(Provided data begins)

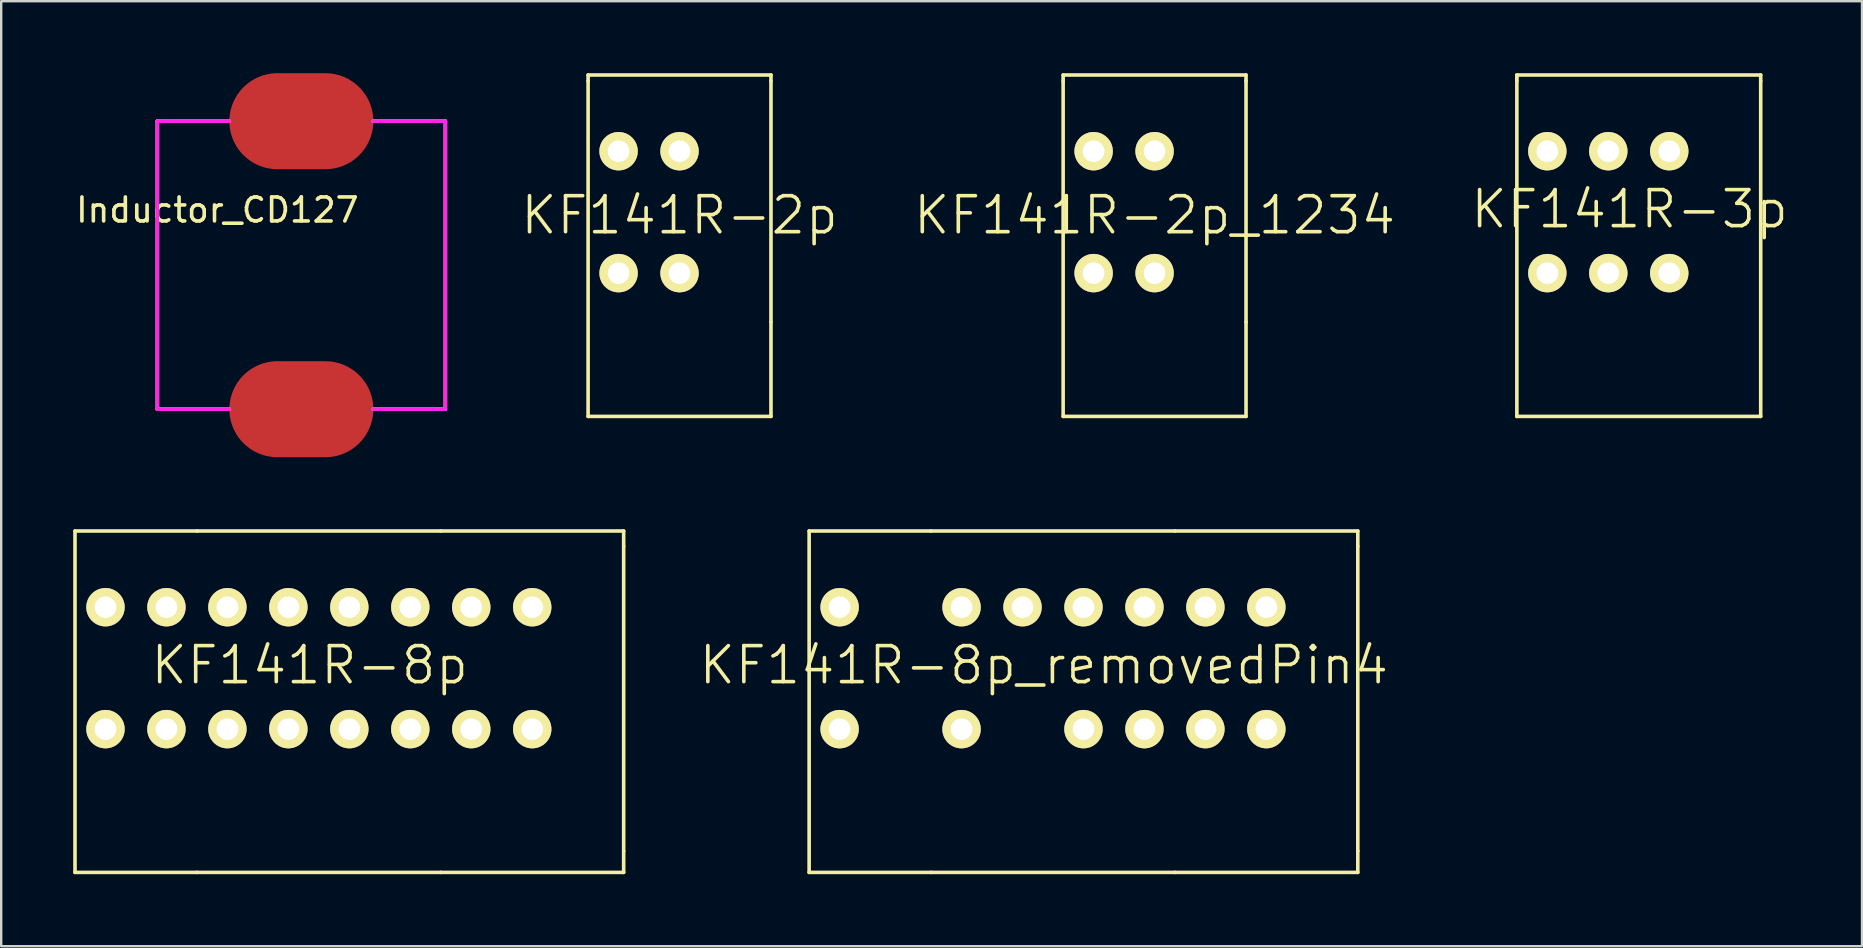
<source format=kicad_pcb>
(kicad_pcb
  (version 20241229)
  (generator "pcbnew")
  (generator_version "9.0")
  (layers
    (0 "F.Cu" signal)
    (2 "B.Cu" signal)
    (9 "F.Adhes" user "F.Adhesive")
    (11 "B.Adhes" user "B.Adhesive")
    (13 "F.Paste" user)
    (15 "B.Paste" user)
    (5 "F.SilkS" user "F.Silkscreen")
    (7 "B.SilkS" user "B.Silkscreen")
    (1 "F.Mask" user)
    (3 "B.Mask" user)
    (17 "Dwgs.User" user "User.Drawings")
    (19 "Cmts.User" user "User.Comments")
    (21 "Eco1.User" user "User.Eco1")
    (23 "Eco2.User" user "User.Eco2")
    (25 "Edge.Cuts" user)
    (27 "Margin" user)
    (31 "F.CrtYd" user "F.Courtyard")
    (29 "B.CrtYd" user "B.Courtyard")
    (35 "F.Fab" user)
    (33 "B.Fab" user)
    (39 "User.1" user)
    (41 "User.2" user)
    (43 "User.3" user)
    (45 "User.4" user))
  (footprint "Inductor_CD127"
    (layer "F.Cu")
    (at 9.506 8)
    (property "Reference" "Inductor_CD127" (at -3.5 -2.3 0) (layer "F.SilkS") (effects (font (size 1 1) (thickness 0.15))))
    (attr through_hole)
    (fp_line (start -6 -6) (end -6 6) (stroke (width 0.15) (type solid)) (layer "F.SilkS"))
    (fp_line (start -6 6) (end -3 6) (stroke (width 0.15) (type solid)) (layer "F.SilkS"))
    (fp_line (start -3 -6) (end -6 -6) (stroke (width 0.15) (type solid)) (layer "F.SilkS"))
    (fp_line (start 3 6) (end 6 6) (stroke (width 0.15) (type solid)) (layer "F.SilkS"))
    (fp_line (start 6 -6) (end 3 -6) (stroke (width 0.15) (type solid)) (layer "F.SilkS"))
    (fp_line (start 6 6) (end 6 -6) (stroke (width 0.15) (type solid)) (layer "F.SilkS"))
    (fp_line (start -6 -6) (end -6 6) (stroke (width 0.15) (type solid)) (layer "F.CrtYd"))
    (fp_line (start -6 6) (end -3 6) (stroke (width 0.15) (type solid)) (layer "F.CrtYd"))
    (fp_line (start -5.4 -6) (end -6 -6) (stroke (width 0.15) (type solid)) (layer "F.CrtYd"))
    (fp_line (start -3 -6) (end -5.4 -6) (stroke (width 0.15) (type solid)) (layer "F.CrtYd"))
    (fp_line (start 3 6) (end 6 6) (stroke (width 0.15) (type solid)) (layer "F.CrtYd"))
    (fp_line (start 6 -6) (end 3 -6) (stroke (width 0.15) (type solid)) (layer "F.CrtYd"))
    (fp_line (start 6 6) (end 6 -6) (stroke (width 0.15) (type solid)) (layer "F.CrtYd"))
    (pad "1" smd oval (at 0 -6) (size 6 4) (layers "F.Cu" "F.Mask" "F.Paste"))
    (pad "2" smd oval (at 0 6) (size 6 4) (layers "F.Cu" "F.Mask" "F.Paste")))
  (footprint "KF141R-2p"
    (layer "F.Cu")
    (at 25.263 5.79)
    (property "Reference" "KF141R-2p" (at 0 0.127 0) (layer "F.SilkS") (effects (font (size 1.5 1.5) (thickness 0.15))))
    (attr through_hole)
    (fp_line (start -3.81 -5.715) (end -3.81 -5.461) (stroke (width 0.15) (type solid)) (layer "F.SilkS"))
    (fp_line (start -3.81 8.509) (end -3.81 -5.461) (stroke (width 0.15) (type solid)) (layer "F.SilkS"))
    (fp_line (start 3.81 -5.715) (end -3.81 -5.715) (stroke (width 0.15) (type solid)) (layer "F.SilkS"))
    (fp_line (start 3.81 -5.461) (end 3.81 -5.715) (stroke (width 0.15) (type solid)) (layer "F.SilkS"))
    (fp_line (start 3.81 -5.461) (end 3.81 4.572) (stroke (width 0.15) (type solid)) (layer "F.SilkS"))
    (fp_line (start 3.81 4.572) (end 3.81 8.509) (stroke (width 0.15) (type solid)) (layer "F.SilkS"))
    (fp_line (start 3.81 8.509) (end -3.81 8.509) (stroke (width 0.15) (type solid)) (layer "F.SilkS"))
    (pad "1" thru_hole circle (at -2.54 -2.54) (size 1.6 1.6) (drill 0.9) (layers "*.Cu" "*.Mask" "F.SilkS"))
    (pad "1" thru_hole circle (at -2.54 2.54) (size 1.6 1.6) (drill 0.9) (layers "*.Cu" "*.Mask" "F.SilkS"))
    (pad "2" thru_hole circle (at 0 -2.54) (size 1.6 1.6) (drill 0.9) (layers "*.Cu" "*.Mask" "F.SilkS"))
    (pad "2" thru_hole circle (at 0 2.54) (size 1.6 1.6) (drill 0.9) (layers "*.Cu" "*.Mask" "F.SilkS")))
  (footprint "KF141R-2p_1234"
    (layer "F.Cu")
    (at 45.056 5.79)
    (property "Reference" "KF141R-2p_1234" (at 0 0.127 0) (layer "F.SilkS") (effects (font (size 1.5 1.5) (thickness 0.15))))
    (attr through_hole)
    (fp_line (start -3.81 -5.715) (end -3.81 -5.461) (stroke (width 0.15) (type solid)) (layer "F.SilkS"))
    (fp_line (start -3.81 8.509) (end -3.81 -5.461) (stroke (width 0.15) (type solid)) (layer "F.SilkS"))
    (fp_line (start 3.81 -5.715) (end -3.81 -5.715) (stroke (width 0.15) (type solid)) (layer "F.SilkS"))
    (fp_line (start 3.81 -5.461) (end 3.81 -5.715) (stroke (width 0.15) (type solid)) (layer "F.SilkS"))
    (fp_line (start 3.81 -5.461) (end 3.81 4.572) (stroke (width 0.15) (type solid)) (layer "F.SilkS"))
    (fp_line (start 3.81 4.572) (end 3.81 8.509) (stroke (width 0.15) (type solid)) (layer "F.SilkS"))
    (fp_line (start 3.81 8.509) (end -3.81 8.509) (stroke (width 0.15) (type solid)) (layer "F.SilkS"))
    (pad "1" thru_hole circle (at -2.54 -2.54) (size 1.6 1.6) (drill 0.9) (layers "*.Cu" "*.Mask" "F.SilkS"))
    (pad "2" thru_hole circle (at -2.54 2.54) (size 1.6 1.6) (drill 0.9) (layers "*.Cu" "*.Mask" "F.SilkS"))
    (pad "3" thru_hole circle (at 0 -2.54) (size 1.6 1.6) (drill 0.9) (layers "*.Cu" "*.Mask" "F.SilkS"))
    (pad "4" thru_hole circle (at 0 2.54) (size 1.6 1.6) (drill 0.9) (layers "*.Cu" "*.Mask" "F.SilkS")))
  (footprint "KF141R-3p"
    (layer "F.Cu")
    (at 65.23 5.79)
    (property "Reference" "KF141R-3p" (at -0.381 -0.127 0) (layer "F.SilkS") (effects (font (size 1.5 1.5) (thickness 0.15))))
    (attr through_hole)
    (fp_line (start -5.08 -5.715) (end -5.08 -5.588) (stroke (width 0.15) (type solid)) (layer "F.SilkS"))
    (fp_line (start -5.08 -5.588) (end -5.08 -5.461) (stroke (width 0.15) (type solid)) (layer "F.SilkS"))
    (fp_line (start -5.08 8.509) (end -5.08 -5.461) (stroke (width 0.15) (type solid)) (layer "F.SilkS"))
    (fp_line (start 5.08 -5.715) (end -5.08 -5.715) (stroke (width 0.15) (type solid)) (layer "F.SilkS"))
    (fp_line (start 5.08 -5.461) (end 5.08 -5.715) (stroke (width 0.15) (type solid)) (layer "F.SilkS"))
    (fp_line (start 5.08 -5.461) (end 5.08 8.509) (stroke (width 0.15) (type solid)) (layer "F.SilkS"))
    (fp_line (start 5.08 8.509) (end -5.08 8.509) (stroke (width 0.15) (type solid)) (layer "F.SilkS"))
    (pad "1" thru_hole circle (at -3.81 -2.54) (size 1.6 1.6) (drill 0.9) (layers "*.Cu" "*.Mask" "F.SilkS"))
    (pad "1" thru_hole circle (at -3.81 2.54) (size 1.6 1.6) (drill 0.9) (layers "*.Cu" "*.Mask" "F.SilkS"))
    (pad "2" thru_hole circle (at -1.27 -2.54) (size 1.6 1.6) (drill 0.9) (layers "*.Cu" "*.Mask" "F.SilkS"))
    (pad "2" thru_hole circle (at -1.27 2.54) (size 1.6 1.6) (drill 0.9) (layers "*.Cu" "*.Mask" "F.SilkS"))
    (pad "3" thru_hole circle (at 1.27 -2.54) (size 1.6 1.6) (drill 0.9) (layers "*.Cu" "*.Mask" "F.SilkS"))
    (pad "3" thru_hole circle (at 1.27 2.54) (size 1.6 1.6) (drill 0.9) (layers "*.Cu" "*.Mask" "F.SilkS")))
  (footprint "KF141R-8p"
    (layer "F.Cu")
    (at 10.235 24.79)
    (property "Reference" "KF141R-8p" (at -0.381 -0.127 0) (layer "F.SilkS") (effects (font (size 1.5 1.5) (thickness 0.15))))
    (attr through_hole)
    (fp_line (start -10.16 -5.715) (end -5.08 -5.715) (stroke (width 0.15) (type solid)) (layer "F.SilkS"))
    (fp_line (start -10.16 8.509) (end -10.16 -5.715) (stroke (width 0.15) (type solid)) (layer "F.SilkS"))
    (fp_line (start -5.08 8.509) (end -10.16 8.509) (stroke (width 0.15) (type solid)) (layer "F.SilkS"))
    (fp_line (start 5.08 -5.715) (end -5.08 -5.715) (stroke (width 0.15) (type solid)) (layer "F.SilkS"))
    (fp_line (start 5.08 -5.715) (end 12.7 -5.715) (stroke (width 0.15) (type solid)) (layer "F.SilkS"))
    (fp_line (start 5.08 8.509) (end -5.08 8.509) (stroke (width 0.15) (type solid)) (layer "F.SilkS"))
    (fp_line (start 5.08 8.509) (end 12.7 8.509) (stroke (width 0.15) (type solid)) (layer "F.SilkS"))
    (fp_line (start 12.7 -5.715) (end 12.7 -5.08) (stroke (width 0.15) (type solid)) (layer "F.SilkS"))
    (fp_line (start 12.7 -5.08) (end 12.7 7.62) (stroke (width 0.15) (type solid)) (layer "F.SilkS"))
    (fp_line (start 12.7 8.509) (end 12.7 7.62) (stroke (width 0.15) (type solid)) (layer "F.SilkS"))
    (pad "1" thru_hole circle (at -8.89 -2.54) (size 1.6 1.6) (drill 0.9) (layers "*.Cu" "*.Mask" "F.SilkS"))
    (pad "1" thru_hole circle (at -8.89 2.54) (size 1.6 1.6) (drill 0.9) (layers "*.Cu" "*.Mask" "F.SilkS"))
    (pad "2" thru_hole circle (at -6.35 -2.54) (size 1.6 1.6) (drill 0.9) (layers "*.Cu" "*.Mask" "F.SilkS"))
    (pad "2" thru_hole circle (at -6.35 2.54) (size 1.6 1.6) (drill 0.9) (layers "*.Cu" "*.Mask" "F.SilkS"))
    (pad "3" thru_hole circle (at -3.81 -2.54) (size 1.6 1.6) (drill 0.9) (layers "*.Cu" "*.Mask" "F.SilkS"))
    (pad "3" thru_hole circle (at -3.81 2.54) (size 1.6 1.6) (drill 0.9) (layers "*.Cu" "*.Mask" "F.SilkS"))
    (pad "4" thru_hole circle (at -1.27 -2.54) (size 1.6 1.6) (drill 0.9) (layers "*.Cu" "*.Mask" "F.SilkS"))
    (pad "4" thru_hole circle (at -1.27 2.54) (size 1.6 1.6) (drill 0.9) (layers "*.Cu" "*.Mask" "F.SilkS"))
    (pad "5" thru_hole circle (at 1.27 -2.54) (size 1.6 1.6) (drill 0.9) (layers "*.Cu" "*.Mask" "F.SilkS"))
    (pad "5" thru_hole circle (at 1.27 2.54) (size 1.6 1.6) (drill 0.9) (layers "*.Cu" "*.Mask" "F.SilkS"))
    (pad "6" thru_hole circle (at 3.81 -2.54) (size 1.6 1.6) (drill 0.9) (layers "*.Cu" "*.Mask" "F.SilkS"))
    (pad "6" thru_hole circle (at 3.81 2.54) (size 1.6 1.6) (drill 0.9) (layers "*.Cu" "*.Mask" "F.SilkS"))
    (pad "7" thru_hole circle (at 6.35 -2.54) (size 1.6 1.6) (drill 0.9) (layers "*.Cu" "*.Mask" "F.SilkS"))
    (pad "7" thru_hole circle (at 6.35 2.54) (size 1.6 1.6) (drill 0.9) (layers "*.Cu" "*.Mask" "F.SilkS"))
    (pad "8" thru_hole circle (at 8.89 -2.54) (size 1.6 1.6) (drill 0.9) (layers "*.Cu" "*.Mask" "F.SilkS"))
    (pad "8" thru_hole circle (at 8.89 2.54) (size 1.6 1.6) (drill 0.9) (layers "*.Cu" "*.Mask" "F.SilkS")))
  (footprint "KF141R-8p_removedPin4"
    (layer "F.Cu")
    (at 40.823 24.79)
    (property "Reference" "KF141R-8p_removedPin4" (at -0.381 -0.127 0) (layer "F.SilkS") (effects (font (size 1.5 1.5) (thickness 0.15))))
    (attr through_hole)
    (fp_line (start -10.16 -5.715) (end -5.08 -5.715) (stroke (width 0.15) (type solid)) (layer "F.SilkS"))
    (fp_line (start -10.16 8.509) (end -10.16 -5.715) (stroke (width 0.15) (type solid)) (layer "F.SilkS"))
    (fp_line (start -5.08 8.509) (end -10.16 8.509) (stroke (width 0.15) (type solid)) (layer "F.SilkS"))
    (fp_line (start 5.08 -5.715) (end -5.08 -5.715) (stroke (width 0.15) (type solid)) (layer "F.SilkS"))
    (fp_line (start 5.08 -5.715) (end 12.7 -5.715) (stroke (width 0.15) (type solid)) (layer "F.SilkS"))
    (fp_line (start 5.08 8.509) (end -5.08 8.509) (stroke (width 0.15) (type solid)) (layer "F.SilkS"))
    (fp_line (start 5.08 8.509) (end 12.7 8.509) (stroke (width 0.15) (type solid)) (layer "F.SilkS"))
    (fp_line (start 12.7 -5.715) (end 12.7 -5.08) (stroke (width 0.15) (type solid)) (layer "F.SilkS"))
    (fp_line (start 12.7 -5.08) (end 12.7 7.62) (stroke (width 0.15) (type solid)) (layer "F.SilkS"))
    (fp_line (start 12.7 8.509) (end 12.7 7.62) (stroke (width 0.15) (type solid)) (layer "F.SilkS"))
    (pad "1" thru_hole circle (at -8.89 -2.54) (size 1.6 1.6) (drill 0.9) (layers "*.Cu" "*.Mask" "F.SilkS"))
    (pad "1" thru_hole circle (at -8.89 2.54) (size 1.6 1.6) (drill 0.9) (layers "*.Cu" "*.Mask" "F.SilkS"))
    (pad "3" thru_hole circle (at -3.81 -2.54) (size 1.6 1.6) (drill 0.9) (layers "*.Cu" "*.Mask" "F.SilkS"))
    (pad "3" thru_hole circle (at -3.81 2.54) (size 1.6 1.6) (drill 0.9) (layers "*.Cu" "*.Mask" "F.SilkS"))
    (pad "4" thru_hole circle (at -1.27 -2.54) (size 1.6 1.6) (drill 0.9) (layers "*.Cu" "*.Mask" "F.SilkS"))
    (pad "5" thru_hole circle (at 1.27 -2.54) (size 1.6 1.6) (drill 0.9) (layers "*.Cu" "*.Mask" "F.SilkS"))
    (pad "5" thru_hole circle (at 1.27 2.54) (size 1.6 1.6) (drill 0.9) (layers "*.Cu" "*.Mask" "F.SilkS"))
    (pad "6" thru_hole circle (at 3.81 -2.54) (size 1.6 1.6) (drill 0.9) (layers "*.Cu" "*.Mask" "F.SilkS"))
    (pad "6" thru_hole circle (at 3.81 2.54) (size 1.6 1.6) (drill 0.9) (layers "*.Cu" "*.Mask" "F.SilkS"))
    (pad "7" thru_hole circle (at 6.35 -2.54) (size 1.6 1.6) (drill 0.9) (layers "*.Cu" "*.Mask" "F.SilkS"))
    (pad "7" thru_hole circle (at 6.35 2.54) (size 1.6 1.6) (drill 0.9) (layers "*.Cu" "*.Mask" "F.SilkS"))
    (pad "8" thru_hole circle (at 8.89 -2.54) (size 1.6 1.6) (drill 0.9) (layers "*.Cu" "*.Mask" "F.SilkS"))
    (pad "8" thru_hole circle (at 8.89 2.54) (size 1.6 1.6) (drill 0.9) (layers "*.Cu" "*.Mask" "F.SilkS")))
  (gr_rect
    (start -3 -3)
    (end 74.531 36.374)
    (stroke (width 0.1) (type default))
    (fill no)
    (layer "Edge.Cuts")))
</source>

(Provided data ends)

Task requirements: All lines in the entries above that include "Paste" should be found and copied.

Response to this exercise:
    (13 "F.Paste" user)
    (15 "B.Paste" user)
    (pad "1" smd oval (at 0 -6) (size 6 4) (layers "F.Cu" "F.Mask" "F.Paste"))
    (pad "2" smd oval (at 0 6) (size 6 4) (layers "F.Cu" "F.Mask" "F.Paste")))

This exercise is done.